3. Assign a responsible person to oversee the hold. In larger companies, the claims manager or a designated assistant will be responsible for ensuring that the litigation hold policy is implemented and carried out properly after a loss. In smaller companies, supervision of litigation holds could be added to someone’s job description. Whoever is assigned will be responsible for requesting the records, maintaining the checklist, following up over time and ensuring the letter and spirit of the litigation hold policy are carried out.
4. Communicate the litigation hold to all relevant record keepers. It does no good to implement a litigation hold and create a list of records unless the custodians of those records know about it and carry out their responsibilities. Develop a system to ensure prompt and effective communication with the appropriate record keepers each time a litigation hold is triggered. Without immediate and effective communication, data may be lost within hours of a loss.

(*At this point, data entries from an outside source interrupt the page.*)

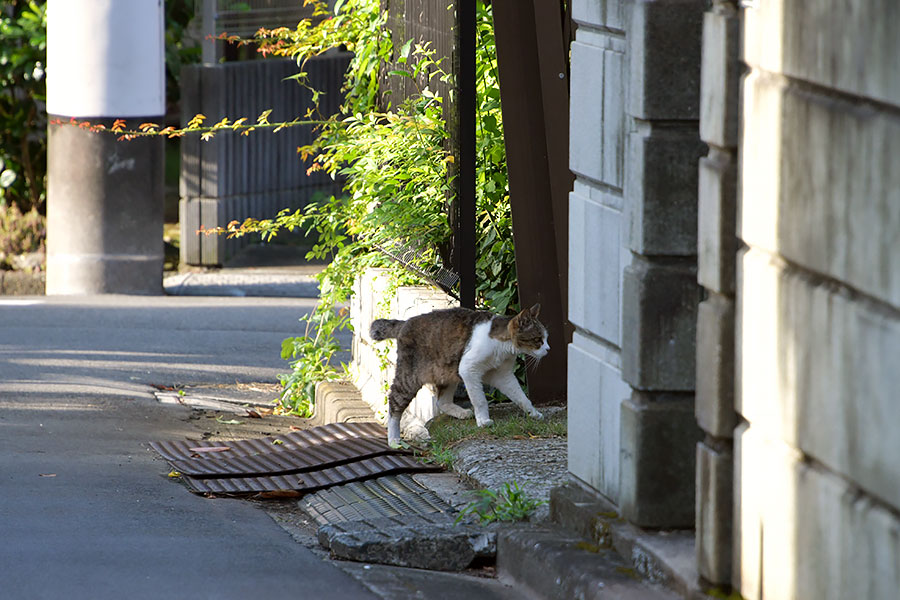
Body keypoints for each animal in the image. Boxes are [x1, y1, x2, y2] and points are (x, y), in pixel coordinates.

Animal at [368, 302, 548, 448]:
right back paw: (394, 440)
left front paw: (533, 413)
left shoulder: (503, 375)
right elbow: (480, 400)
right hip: (411, 377)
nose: (548, 349)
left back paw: (461, 413)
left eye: (546, 339)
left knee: (441, 402)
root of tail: (405, 322)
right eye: (538, 339)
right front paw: (483, 421)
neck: (502, 347)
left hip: (446, 371)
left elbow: (521, 397)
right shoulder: (469, 369)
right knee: (394, 402)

5. Designate a repository. Everyone who handles claim-sensitive records should be aware of where to send the records when a litigation hold is implemented. It can be a single, central location or a designated area within the control of the responsible person. It can be a file in the cloud, on a server, a CD storage box, a desk drawer, a file cabinet, or even a cardboard box on a shelf in a storeroom. The goal is to ensure that the records are still there and can be readily located if necessary two, three, or four years later.
6. Schedule periodic reviews. Statutes of limitation vary widely from state to state, so it is seldom safe to set an arbitrary time limit applicable to all litigation holds. After the responsible records custodian is satisfied that all statutes of limitation have expired, the materials can be purged. The general rule is that it would be better to wait too long than not long enough. When in doubt, call a trusted defense lawyer in the applicable jurisdiction and ask.
Time is of the Essence: Your organization can be sued. It should have a specific policy in place to ensure that the items necessary to defend claims will be available when they are needed. If you wait until the next accident occurs before formulating an accident response procedure and litigation hold policy, it may be too late.